Spiking neural networks (SNNs) communicate via discrete spikes in time rather than continuous activations. Their event-driven nature offers advantages for temporal processing and energy efficiency on resource-constrained hardware, but training and deployment remain challenging. We present a lightweight C-based runtime for SNN inference on edge devices and optimizations that reduce latency and memory without sacrificing accuracy. Trained models exported from SNNTorch are translated to a compact C representation; static, cache-friendly data layouts and preallocation avoid interpreter and allocation overheads. We further exploit sparse spiking activity to prune inactive neurons and synapses, shrinking computation in upstream convolutional layers. Experiments on N-MNIST and ST-MNIST show functional parity with the Python baseline while achieving ~10 speedups on desktop CPU and additional gains with pruning, together with large memory reductions that enable microcontroller deployment (Arduino Portenta H7). Results indicate that SNNs can be executed efficiently on conventional embedded platforms when paired with an optimized runtime and spike-driven model compression. Code: https://github.com/karol-jurzec/snn-generator/

Figures (7)

• Figure 1: Overview of the C-based SNN runtime architecture and implementation flow. The runtime loads event-based data and a JSON-exported SNN model, then executes the network forward pass over time. Optimizations such as multi-threading (if available) and network pruning are applied to improve performance.

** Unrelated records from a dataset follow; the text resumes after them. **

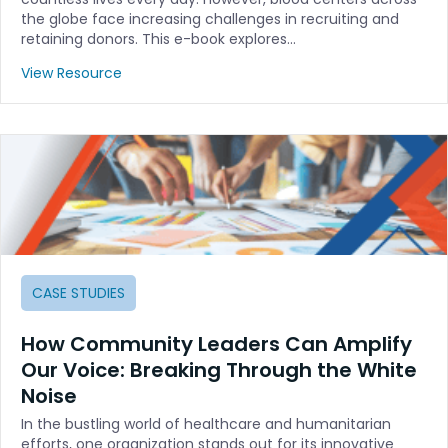
the globe face increasing challenges in recruiting and
retaining donors. This e-book explores…
View Resource
CASE STUDIES
How Community Leaders Can Amplify
Our Voice: Breaking Through the White
Noise
In the bustling world of healthcare and humanitarian
efforts, one organization stands out for its innovative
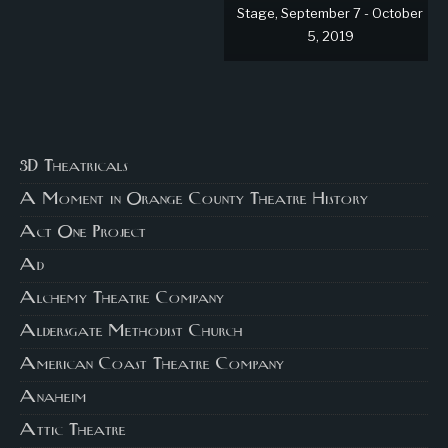
Stage, September 7 - October
5, 2019
3D Theatricals
A Moment in Orange County Theatre History
Act One Project
Ad
Alchemy Theatre Company
Aldersgate Methodist Church
American Coast Theatre Company
Anaheim
Attic Theatre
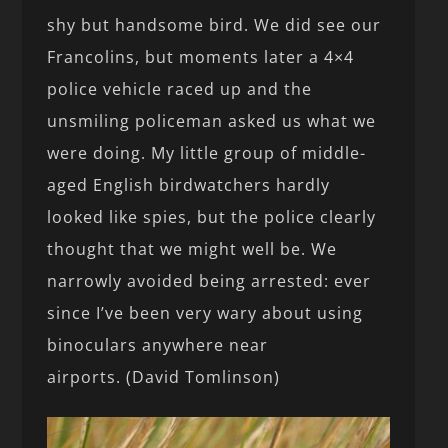
shy but handsome bird. We did see our
Francolins, but moments later a 4×4
police vehicle raced up and the
unsmiling policeman asked us what we
were doing. My little group of middle-
aged English birdwatchers hardly
looked like spies, but the police clearly
thought that we might well be. We
narrowly avoided being arrested: ever
since I’ve been very wary about using
binoculars anywhere near
airports. (David Tomlinson)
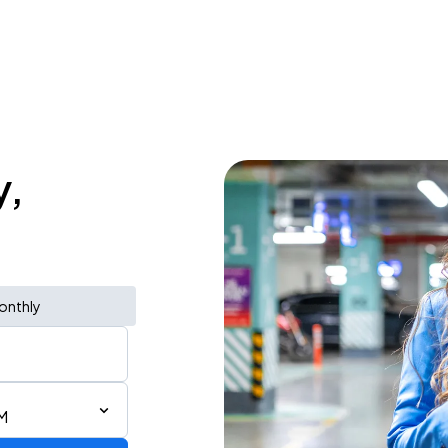
y,
onthly
M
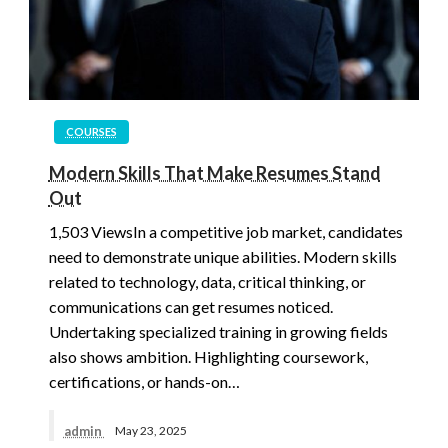
COURSES
Modern Skills That Make Resumes Stand
Out
1,503 ViewsIn a competitive job market, candidates
need to demonstrate unique abilities. Modern skills
related to technology, data, critical thinking, or
communications can get resumes noticed.
Undertaking specialized training in growing fields
also shows ambition. Highlighting coursework,
certifications, or hands-on…
admin
May 23, 2025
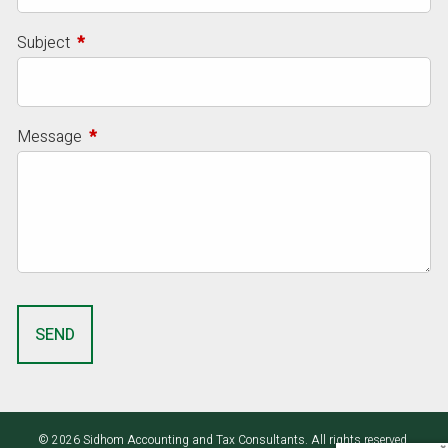
Subject
This field is required.
Message
This field is required.
© 2026 Sidhom Accounting and Tax Consultants. All rights reserved.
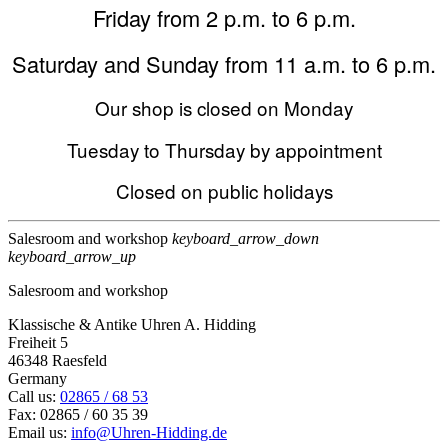
Friday from 2 p.m. to 6 p.m.
Saturday and Sunday from 11 a.m. to 6 p.m.
Our shop is closed on Monday
Tuesday to Thursday by appointment
Closed on public holidays
Salesroom and workshop
keyboard_arrow_down
keyboard_arrow_up
Salesroom and workshop
Klassische & Antike Uhren A. Hidding
Freiheit 5
46348 Raesfeld
Germany
Call us:
02865 / 68 53
Fax:
02865 / 60 35 39
Email us:
info@Uhren-Hidding.de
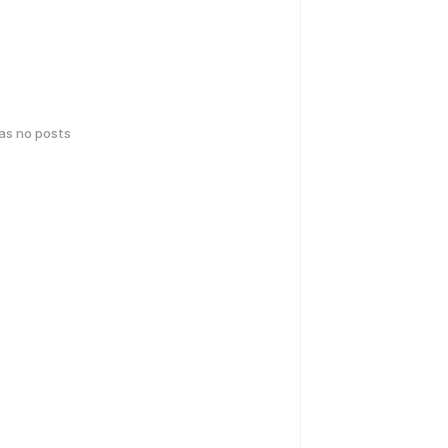
has no posts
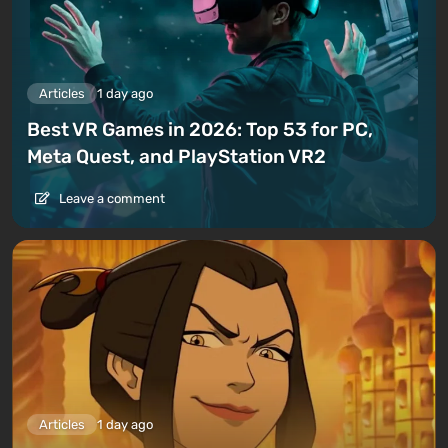
Articles
1 day ago
Best VR Games in 2026: Top 53 for PC,
Meta Quest, and PlayStation VR2
Leave a comment
Articles
1 day ago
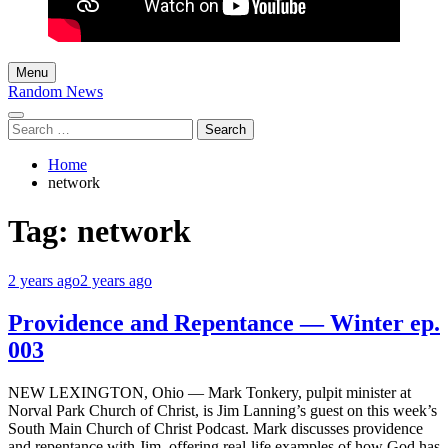
Menu
Random News
Search
for:
Home
network
Tag:
network
2 years ago
2 years ago
Providence and Repentance — Winter ep.
003
NEW LEXINGTON, Ohio — Mark Tonkery, pulpit minister at
Norval Park Church of Christ, is Jim Lanning’s guest on this week’s
South Main Church of Christ Podcast. Mark discusses providence
and repentance with Jim, offering real-life examples of how God has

• Figure 2: Example spiking raster plots for ST-MNIST and N-MNIST datasets. Each plot shows spike events over time for one representative spiking layer. Only a subset of neurons emit spikes during the entire stimulus, illustrating the sparse activity characteristic of SNNs.
• Figure 3: Illustration of the relationship between a convolutional layer and a subsequent spiking layer, used for pruning. In this toy example, a conv2d layer with 4 output channels (red, green, blue, gray) feeds into a spiking layer of 16 neurons. Each group of 4 spiking neurons (right) corresponds to one convolutional filter (color-coded). The numbers indicate spike counts per neuron over some input.
• Figure 4: Effect of pruning on the conv2d and spiking layers. Continuing the example from Figure \ref{['fig:conv_spike_relation']}, the red and blue filters (and their connected spiking neurons) are removed, since their neurons showed no activity (all spike counts zero). This results in a 50% reduction in convolutional layer computations for this layer. The pruned network retains only the active filters (green and gray) and their associated neurons.
• Figure 5: Arduino Portenta H7 microcontroller used as the deployment target.